Non solo una notizia positiva per il patrimonio architettonico della città. Ma soprattutto un richiamo per gli amministratori locali. Il vincolo paesaggistico per i villini liberty lungo la direttrice di Corso Trieste decisa dalla Soprintendenza Speciale di Roma e dal ministero dei Beni culturali supera i confini del Municipio II e assume una valenza più ampia, secondo la lettura della minisindaca Francesca Del Bello. “Quanto accaduto è un monito per tutte le amministrazioni pubbliche locali che arriva dalla Soprintendenza in quanto ente di tutela di beni architettonici, oltre che archeologici”. E che ha riconosciuto l’interesse culturale e pubblico del complesso urbano di quest’area, rappresentativo dell’ideale di ‘città giardino’. “Se il Comune avesse assunto questo principio nel 2012, non sarebbe stato necessario far intervenire la Soprintendenza” aggiunge la presidente. In quell’anno, infatti, una delibera comunale stabilì che l’unica area in cui non si sarebbe potuto attuare il piano casa previsto da una legge del 2010, dell’allora governo Berlusconi, era il centro storico di Roma in quanto patrimonio Unesco. “La valutazione che noi invece abbiamo fatto fin da subito è che esiste una città al di fuori dal centro ma altrettanto di pregio, che va tutelata allo stesso modo – spiega ancora Del Bello -. L’esistenza di questa legge è stato un dramma per il nostro territorio, perché di fatto non riconosceva nemmeno i tessuti urbani più pregiati. A meno che, appunto, non venisse posto il vincolo della Soprintendenza. Abbiamo sostenuto una grande battaglia amministrativa per ottenere questa tutela, realizzando un’importante ricognizione su tutti gli immobili per i quali era stato presentato un piano casa con richiesta di abbattimento. Un lavoro puntuale, reso possibile grazie all’apporto fondamentale di Italia Nostra e delle altre associazioni”. “Il nostro municipio ha sostenuto fin da subito le richieste dei comitati e oggi siamo orgogliosi per il raggiungimento di questo grande risultato.
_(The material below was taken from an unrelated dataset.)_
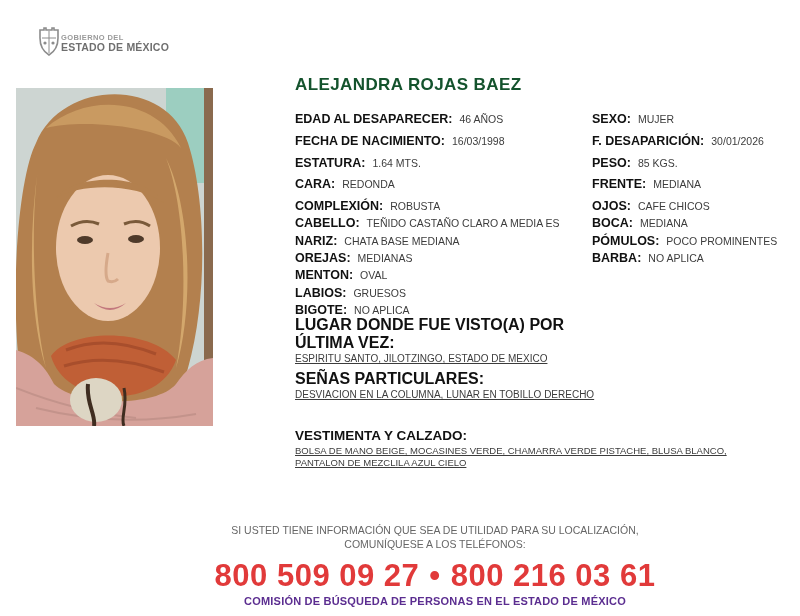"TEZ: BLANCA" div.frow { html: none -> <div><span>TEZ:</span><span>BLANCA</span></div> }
La presa di posizione della Soprintendenza è stata molto importante perché, schierandosi a favore della tutela, ha dato modo a Regione e Comune di lavorare insieme, nella stessa direzione”.
Il vincolo
È la prima volta che viene posto un vincolo così vasto, che comprende un intero quadrante di città. “Lo Stato era già intervenuto per vincolare Villa Blanc, anche grazie alle battaglie dell’archeologo e giornalista Antonio Cederna. Ma mai era stato approvata una tutela così ampia e organica”.
La battaglia
Per salvare i villini liberty ha una storia lunga. Che comincia a fine estate 2017, quando si iniziano a vedere nel municipio II i primi effetti dell’approvazione del piano casa e della sua possibilità di andare in deroga ai regolamenti esistenti. “L’esempio più lampante delle conseguenze del piano casa sul nostro territorio è stato il caso di via Ticino. Da quella demolizione e ricostruzione abbiamo avviato una serie di considerazioni. Ho personalmente preparato la nota per chiedere il vincolo su Villa Paolina e ho inviato una lettera molto lunga all’assessore all’Urbanistica del comune Luca Montuori chiedendo che si trovasse il modo per limitare gli interventi del piano casa in alcune zone del nostro municipio”.
Traguardo raggiunto?
Niente affatto. Secondo la minisindaca “c’è ancora molto lavoro da fare. Ad esempio gli edifici realizzati in epoca fascista dall’Istituto Case Popolari, le opere al Tiburtino II e al Flaminio e in piazza Pierin Del Vaga. Sono posti meravigliosi, con un concetto di edilizia residenziale pubblica oggi perso. Solo una parte di loro è vincolata, mentre deve essere sempre più vasta e determinata l’opera di salvaguardia del patrimonio edilizio dell’intera città, con tanti esempi non solo legati agli anni Venti. L’auspicio è che il Comune si sappia dare delle sue regole e che non debba sempre intervenire la Soprintendenza”.